02.03.2021 - 10:52 Uhr
KümmersbruckOberpfalz

An Mittelschule Kümmersbruck künftig Draußen-Klasse

Lokaltermin am Schulwald in Kümmersbruck (von links): Bürgermeister Roland Strehl, Rektor Florian Fuchs, Lehrerin Felicitas Berger, Simon Tangerding (SDW) und Förster Werner Lang.
von Autor KALProfil

Der Waldschadensbericht von Ministerin Julia Klöckner zeigt es deutlich: Dem Wald geht es ausgesprochen schlecht. 37 Prozent sind in der Warnstufe rot, 42 Prozent als gelb klassifiziert. Buche, Fichte und alle weiteren gängigen Baumarten sind betroffen. Seit vielen Jahren sind Schüler der Mittelschule Kümmersbruck mit Baumpflanzaktionen unterwegs, um dieser Entwicklung Einhalt zu gebieten oder sie zumindest einzudämmen.

Angeführt von der Initiatorin, Lehrerin Felicitas Berger, helfen die jungen Leute Jahr für Jahr dem Wald in Sachen Überlebensstrategie. Unterstützt werden sie dabei von Forstamtsleiter Werner Lang, Geschäftsführer Simon Tangerding von der Schutzgemeinschaft Deutscher Wald (SDW), Rektor Florian Fuchs von der Mittelschule Kümmersbruck, einigen Lehrern sowie Bürgermeister Roland Strehl. Im Zuge dieser Aktionen wurden schon Tausende von Bäumen nachgepflanzt.

Lehrerin Felicitas Berger greift nun richtig an: Ab dem nächsten Schuljahr soll es eine sogenannte Draußen-Klasse geben, die einen Tag in der Woche Lehrplaninhalte im Freien umsetzt. Weg von den Schultischen und Arbeitsblättern – hinaus in die Welt und lernen in originaler Begegnung, so lautet die Zielsetzung. Bei dieser Initiative geht es nicht ausschließlich um den Wald und seine Bäume, selbstverständlich sind auch Tiere, Leben im Boden, in Teichen und Tümpeln, auf Wiesen oder an Feldrainen wichtige Unterrichtsinhalte. Auch das Leben in der Stadt, im Dorf sowie die dort vorhandene Architektur und die Wohnverhältnisse sollen eine Rolle spielen. Absicht ist, die Kinder für die Umwelt zu sensibilisieren, damit sie den Lebensraum anerkennen und achten. Angestrebt wird eine nachhaltige, dauerhafte Verhaltensänderung, und das nicht nur in der Theorie, sondern im täglichen Handeln.

"Es gibt schon einige Klasse dieser Art, allerdings sind es bisher weniger als zehn", informiert Simon Tangerding von der SDW und freut sich, dass in Kümmersbruck der nächste Schritt für die Nachhaltigkeit getan werde, nach der Anpflanzung des Schulwaldes. Er stellte Handreichungen und Hilfestellungen der von ihm vertretenen Organisation in Aussicht. Bürgermeister Roland Strehl lobte die Initiative, die er als Pluspunkt für die Mittelschule Kümmersbruck einstufte. "Wir haben bereits seit Jahren den Waldkindergarten, der die Erfahrungen mit der Natur fördert. Die Weiterführung in der Schule ist ein echter Meilenstein", betonte er. Die meisten Lernorte könnten die Schüler zu Fuß erreichen, eine Busbeförderung sei nur bei weiter entfernten Zielen angedacht.

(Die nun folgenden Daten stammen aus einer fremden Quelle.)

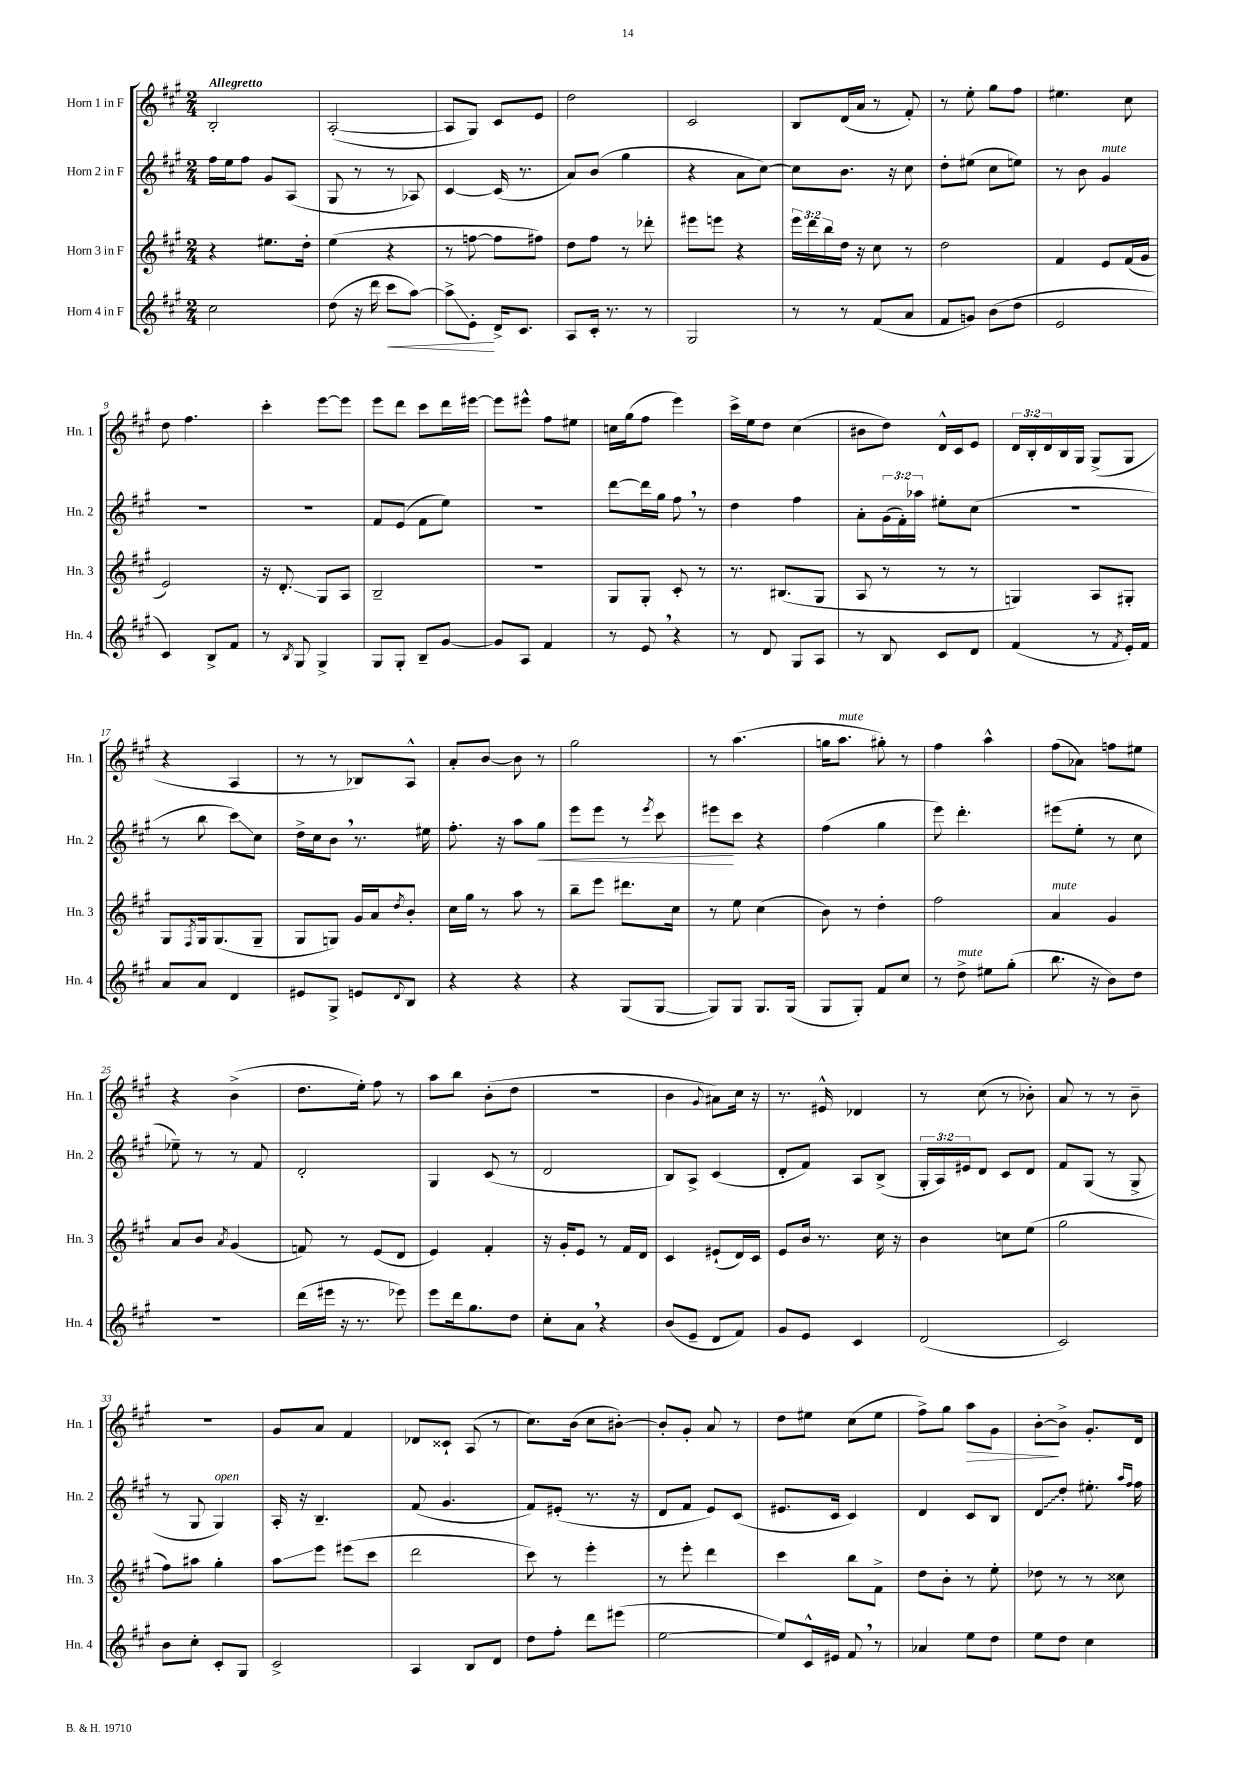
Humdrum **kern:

**kern	**kern	**kern	**kern
*staff4	*staff3	*staff2	*staff1
*clefG2	*clefG2	*clefG2	*clefG2
*k[f#c#g#]	*k[f#c#g#]	*k[f#c#g#]	*k[f#c#g#]
*M2/4	*M2/4	*M2/4	*M2/4
2cc#	4r	16ff#	2B'
.	.	16ee	.
.	.	8ff#	.
.	8.ee#	8g#	.
.	.	(8A	.
.	16dd'	.	.
=	=	=	=
(8dd	(4ee	8G#	([2A'
16r	.	8r	.
16ddd	.	.	.
8ccc#	4r	8r	.
[8aa)	.	8A-)	.
=	=	=	=
8aa^]	8r	[4c#	8A]
8e'	[8ff	.	8G#)
16d^	8ff]	(16c#]	8c#
8.c#	.	8.r	.
.	8ff#)	.	8e
=	=	=	=
8A	8dd	8a)	2dd
16c#'	8ff#	(8b	.
8.r	.	.	.
.	8r	4gg#	.
8r	8ddd-'	.	.
=	=	=	=
2G#	8eee#	4r	2c#
.	8eee	.	.
.	4r	8a	.
.	.	[8cc#)	.
=	=	=	=
8r	24eee	8cc#]	8B
.	24ddd	.	.
.	24bb	.	.
8r	16dd	8.b	(16d
.	16r	.	16a
(8f#	8cc#	.	8r
.	.	16r	.
8a	8r	8cc#	8f#')
=	=	=	=
8f#	2dd	8dd'	8r
8g)	.	(8ee#	8ee'
(8b	.	8cc#	8gg#
8dd	.	8ee)	8ff#
=	=	=	=
2e	4f#	8r	4.ee#
.	.	8b	.
.	8e	4g#	.
.	(16f#	.	8cc#
.	16g#	.	.
=	=	=	=
4c#)	2e)	2r	8dd
.	.	.	4.ff#
8B^	.	.	.
8f#	.	.	.
=	=	=	=
8r	16r	2r	4ccc#'
.	8.d'	.	.
8qB	.	.	.
8G#	.	.	.
4G#^	8G#	.	[8eee
.	8A	.	8eee]
=	=	=	=
8G#	2B~	8f#	8eee
8G#'	.	(8e	8ddd
8B~	.	8f#	8ccc#
[8g#	.	8ee)	16ddd
.	.	.	[16eee#
=	=	=	=
8g#]	2r	2r	8eee#]
8A	.	.	8eee#^^
4f#	.	.	8ff#
.	.	.	8ee#
=	=	=	=
8r	8G#	[8ddd	16cc
.	.	.	(16gg#
8e	8G#'	16ddd]	8ff#
.	.	16gg#	.
4r	8c#'	8ff#	4eee)
.	8r	8r	.
=	=	=	=
8r	8.r	4dd	16ccc#^
.	.	.	16ee
8d	.	.	8dd
.	(8.B#	.	.
8G#	.	4ff#	(4cc#
8A	8G#	.	.
=	=	=	=
8r	8A	8a'	8b#
8B	8r	(24g#	8dd)
.	.	24f#')	.
.	.	24aa-	.
8c#	8r	8ee#'	16d^^
.	.	.	16c#
8d	8r	(8cc#	8e
=	=	=	=
(4f#	4G)	2r	24d
.	.	.	24B'
.	.	.	24d
.	.	.	16B
.	.	.	16G#
8r	8A	.	(8G#^
8qf#	.	.	.
16e')	8G#'	.	8G#
16f#	.	.	.
=	=	=	=
8a	8G#	8r	4r
.	8qF#	.	.
8a	16G#	8bb	.
.	(8.G#	.	.
4d	.	8ccc#)	4A
.	8G#~	8cc#	.
=	=	=	=
8e#	8G#	16dd^	8r
.	.	16cc#	.
8G#^	8G)	8b	8r
8e	16g#	8.r	8B-)
.	16a	.	.
8qqd	8qdd	.	.
8B	8b'	.	8A^^
.	.	16ee#	.
=	=	=	=
4r	16cc#	8.ff#'	8a'
.	16gg#	.	.
.	8r	.	[8b
.	.	16r	.
4r	8aa	8aa	8b]
.	8r	8gg#	8r
=	=	=	=
4r	8bb~	8eee	2gg#
.	8eee	8eee	.
(8G#	8.ddd#	8r	.
.	.	8qeee	.
[8G#	.	8ccc#	.
.	16cc#	.	.
=	=	=	=
8G#])	8r	8eee#	8r
8G#	8ee	8ccc#	(4.aa
8.G#	(4cc#	4r	.
(16G#	.	.	.
=	=	=	=
8G#	8b)	(4ff#	16gg
.	.	.	8.aa
8G#')	8r	.	.
8f#	4dd'	4gg#	8gg#')
8cc#	.	.	8r
=	=	=	=
8r	2ff#	8eee)	4ff#
8dd^	.	4.ddd'	.
8ee#	.	.	4aa^^
(8gg#'	.	.	.
=	=	=	=
8.bb	4a	(8eee#	(8ff#
.	.	8ee'	8a-)
16r	.	.	.
8b)	4g#	8r	8ff
8dd	.	8cc#	8ee#
=	=	=	=
2r	8a	8ee-~)	4r
.	8b	8r	.
.	8qa	.	.
.	(4g#	8r	(4b^
.	.	8f#	.
=	=	=	=
(16ddd	8f)	2d'	8.dd
16eee#	.	.	.
16r	8r	.	.
8.r	.	.	16ee')
.	(8e	.	8ff#
8eee-)	8d	.	8r
=	=	=	=
8eee	4e)	4G#	8aa
16ddd	.	.	8bb
8.gg#	.	.	.
.	4f#'	(8c#	(8b'
8dd	.	8r	8dd
=	=	=	=
8cc#'	16r	2d	2r
.	16g#'	.	.
8a	8e	.	.
4r	8r	.	.
.	16f#	.	.
.	16d	.	.
=	=	=	=
(8b	4c#	8B)	4b
8e~	.	8A^	.
.	.	.	8qqg#
8d	(8e#`	(4c#	8a#)
8f#)	16d)	.	16cc#
.	16c#	.	16r
=	=	=	=
8g#	8e	8d'	8.r
8e	16b	8f#)	.
.	8.r	.	16e#^^
4c#	.	8A	4d-
.	16cc#	(8B^	.
.	16r	.	.
=	=	=	=
(2d	4b	24G#'	8r
.	.	24A)	.
.	.	24e#	.
.	.	8d	(8cc#
.	8cc	8c#	8r
.	(8ee	8d	8b-')
=	=	=	=
2c#)	2gg#	8f#	8a
.	.	(8G#	8r
.	.	8r	8r
.	.	8G#^	8b~
=	=	=	=
8b	8ff#)	8r	2r
8cc#'	8aa#	8G#	.
8c#'	4gg#'	4G#)	.
8G#	.	.	.
=	=	=	=
2c#^	8aa	16A'	8g#
.	.	16r	.
.	8eee	4.B~	8a
.	(8eee#	.	4f#
.	8ccc#	.	.
=	=	=	=
4A	2ddd	(8f#	8d-
.	.	4.g#	8c##`
8B	.	.	(8A
8d	.	.	8r
=	=	=	=
8dd	8ccc#)	8f#)	8.cc#)
8ff#'	8r	(8e#'	.
.	.	.	(16b
8ddd	4eee'	8.r	8cc#
(8eee#	.	.	[8b#')
.	.	16r	.
=	=	=	=
[2ee	8r	8d	8b#']
.	8eee'	8f#	8g#'
.	4ddd	8e)	8a
.	.	(8c#	8r
=	=	=	=
8ee])	4ccc#	8.e#	8dd
16c#^^	.	.	8ee#
16e#	.	16c#	.
8f#	8bb	4c#)	(8cc#
8r	8f#^	.	8ee#
=	=	=	=
4a-	8dd	4d	8ff#^)
.	8b'	.	8gg#
8ee	8r	8c#	8aa
8dd	8ee'	8B	8g#
=	=	=	=
8ee	8dd-	8d	[8b'
8dd	8r	8dd'	8b^]
4cc#	8r	8.ee#'	8.g#'
.	8cc##	.	.
.	.	16qqaa	.
.	.	16qqff#	.
.	.	16ff#	16d
==	==	==	==
*-	*-	*-	*-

"Unter den Mittelschulen im Landkreis haben wir mit diesem Projekt dann ein Alleinstellungsmerkmal, das es zu fördern gilt", stellte Schulleiter Florian Fuchs heraus. Lobend erwähnte er, dass an dere Grundschule in Ebermannsdorf ebenfalls ein Projekt mit Unterricht im Wald läuft. "Generell ist die Mittelschule Kümmersbruck einzigartig in der Schullandschaft, sowohl was diese Initiative von Lehrerin Felicitas Berger angeht, als auch hinsichtlich der digitalen Ausstattung", sagte Bürgermeister Roland Strehl. Das sei in erster Linie ein Verdienst des "Chefinformatikers" der Gemeinde Thomas Wiedenbauer. Florian Fuchs bestätigte dies und ergänzte: "Beschlüsse und Zielvorgaben sind in Ordnung, aber so richtig umgesetzt werden kann das alles nur mit dem Herzblut der Lehrer."